───── CATATAN UNTUK DIPROSES ─────

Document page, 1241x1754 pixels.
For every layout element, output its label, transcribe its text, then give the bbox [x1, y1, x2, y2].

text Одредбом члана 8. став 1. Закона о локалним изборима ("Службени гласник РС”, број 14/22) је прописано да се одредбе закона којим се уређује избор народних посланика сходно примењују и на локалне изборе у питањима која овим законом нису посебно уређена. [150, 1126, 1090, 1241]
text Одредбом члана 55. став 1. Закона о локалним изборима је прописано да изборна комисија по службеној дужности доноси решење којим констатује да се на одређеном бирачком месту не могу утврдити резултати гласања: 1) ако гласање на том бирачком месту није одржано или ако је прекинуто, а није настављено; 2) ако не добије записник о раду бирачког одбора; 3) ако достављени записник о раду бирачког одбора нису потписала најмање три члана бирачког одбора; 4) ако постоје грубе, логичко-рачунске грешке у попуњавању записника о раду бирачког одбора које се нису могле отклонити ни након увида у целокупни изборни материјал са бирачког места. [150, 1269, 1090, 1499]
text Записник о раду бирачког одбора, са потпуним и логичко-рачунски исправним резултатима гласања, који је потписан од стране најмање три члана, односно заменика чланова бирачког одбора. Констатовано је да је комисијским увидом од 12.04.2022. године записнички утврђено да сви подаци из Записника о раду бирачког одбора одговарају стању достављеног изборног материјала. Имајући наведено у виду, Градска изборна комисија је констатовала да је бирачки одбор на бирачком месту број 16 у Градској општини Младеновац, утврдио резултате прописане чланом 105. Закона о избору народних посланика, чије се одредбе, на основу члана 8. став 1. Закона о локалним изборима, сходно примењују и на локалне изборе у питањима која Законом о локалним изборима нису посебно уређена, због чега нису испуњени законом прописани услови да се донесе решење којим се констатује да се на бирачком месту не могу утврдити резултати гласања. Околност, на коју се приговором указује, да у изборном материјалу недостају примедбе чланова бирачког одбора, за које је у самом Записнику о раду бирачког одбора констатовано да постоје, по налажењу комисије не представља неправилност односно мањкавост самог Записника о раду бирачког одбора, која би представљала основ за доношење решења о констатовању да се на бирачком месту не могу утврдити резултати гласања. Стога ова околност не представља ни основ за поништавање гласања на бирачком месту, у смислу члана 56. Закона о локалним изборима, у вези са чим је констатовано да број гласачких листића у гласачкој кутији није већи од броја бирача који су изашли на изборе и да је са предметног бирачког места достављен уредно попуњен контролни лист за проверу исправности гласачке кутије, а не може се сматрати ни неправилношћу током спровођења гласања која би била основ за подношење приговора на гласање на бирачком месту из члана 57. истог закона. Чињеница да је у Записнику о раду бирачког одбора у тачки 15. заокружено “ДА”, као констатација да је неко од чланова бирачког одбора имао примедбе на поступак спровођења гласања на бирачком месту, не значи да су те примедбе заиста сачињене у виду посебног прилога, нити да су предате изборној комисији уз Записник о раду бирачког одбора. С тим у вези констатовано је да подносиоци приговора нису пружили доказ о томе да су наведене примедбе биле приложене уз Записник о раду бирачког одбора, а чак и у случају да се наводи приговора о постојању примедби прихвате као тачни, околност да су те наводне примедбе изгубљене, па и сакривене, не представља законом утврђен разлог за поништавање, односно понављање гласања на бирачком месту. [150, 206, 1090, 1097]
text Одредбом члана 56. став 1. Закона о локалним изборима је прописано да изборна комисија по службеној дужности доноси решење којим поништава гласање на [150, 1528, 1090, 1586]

─────
───── CATATAN UNTUK DIPROSES ─────

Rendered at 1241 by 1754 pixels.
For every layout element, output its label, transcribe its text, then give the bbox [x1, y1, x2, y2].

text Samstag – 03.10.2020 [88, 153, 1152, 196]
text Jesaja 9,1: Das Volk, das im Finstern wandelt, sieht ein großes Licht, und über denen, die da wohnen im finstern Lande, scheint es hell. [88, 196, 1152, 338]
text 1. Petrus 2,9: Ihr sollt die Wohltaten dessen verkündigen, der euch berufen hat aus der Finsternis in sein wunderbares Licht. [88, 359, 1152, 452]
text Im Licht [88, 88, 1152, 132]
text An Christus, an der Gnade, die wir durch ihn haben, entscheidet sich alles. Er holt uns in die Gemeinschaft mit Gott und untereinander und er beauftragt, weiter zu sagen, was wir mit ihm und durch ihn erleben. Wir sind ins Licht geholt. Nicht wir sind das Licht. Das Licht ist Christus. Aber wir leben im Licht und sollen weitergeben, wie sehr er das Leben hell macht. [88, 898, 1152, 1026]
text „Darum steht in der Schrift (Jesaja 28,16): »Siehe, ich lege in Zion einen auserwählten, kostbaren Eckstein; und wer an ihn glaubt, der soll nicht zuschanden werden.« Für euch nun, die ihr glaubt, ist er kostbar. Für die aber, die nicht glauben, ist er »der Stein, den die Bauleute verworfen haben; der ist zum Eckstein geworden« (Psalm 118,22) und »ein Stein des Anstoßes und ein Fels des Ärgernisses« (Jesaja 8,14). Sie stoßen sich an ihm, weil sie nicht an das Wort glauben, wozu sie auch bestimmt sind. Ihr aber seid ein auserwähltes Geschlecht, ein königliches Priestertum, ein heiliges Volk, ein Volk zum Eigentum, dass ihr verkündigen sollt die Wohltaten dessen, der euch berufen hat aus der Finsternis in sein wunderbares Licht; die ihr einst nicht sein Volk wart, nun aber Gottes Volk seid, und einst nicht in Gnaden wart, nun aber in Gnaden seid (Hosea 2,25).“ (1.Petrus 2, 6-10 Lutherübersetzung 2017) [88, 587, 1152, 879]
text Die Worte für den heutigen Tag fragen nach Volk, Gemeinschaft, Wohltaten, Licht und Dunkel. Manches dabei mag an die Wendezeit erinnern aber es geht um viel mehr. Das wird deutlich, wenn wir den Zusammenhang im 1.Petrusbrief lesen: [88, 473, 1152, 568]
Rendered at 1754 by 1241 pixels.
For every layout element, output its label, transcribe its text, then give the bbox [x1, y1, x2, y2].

─────

PETUNJUK KERJA
Salin ulang tanpa perubahan baris-baris catatan di atas, mulai dari baris yang memuat "Document page, 1241x1754 pixels." hingga baris yang memuat "text Одредбом члана 55.", termasuk kedua baris tersebut.

JAWABAN AKHIR
Document page, 1241x1754 pixels.
For every layout element, output its label, transcribe its text, then give the bbox [x1, y1, x2, y2].

text Одредбом члана 8. став 1. Закона о локалним изборима ("Службени гласник РС”, број 14/22) је прописано да се одредбе закона којим се уређује избор народних посланика сходно примењују и на локалне изборе у питањима која овим законом нису посебно уређена. [150, 1126, 1090, 1241]
text Одредбом члана 55. став 1. Закона о локалним изборима је прописано да изборна комисија по службеној дужности доноси решење којим констатује да се на одређеном бирачком месту не могу утврдити резултати гласања: 1) ако гласање на том бирачком месту није одржано или ако је прекинуто, а није настављено; 2) ако не добије записник о раду бирачког одбора; 3) ако достављени записник о раду бирачког одбора нису потписала најмање три члана бирачког одбора; 4) ако постоје грубе, логичко-рачунске грешке у попуњавању записника о раду бирачког одбора које се нису могле отклонити ни након увида у целокупни изборни материјал са бирачког места. [150, 1269, 1090, 1499]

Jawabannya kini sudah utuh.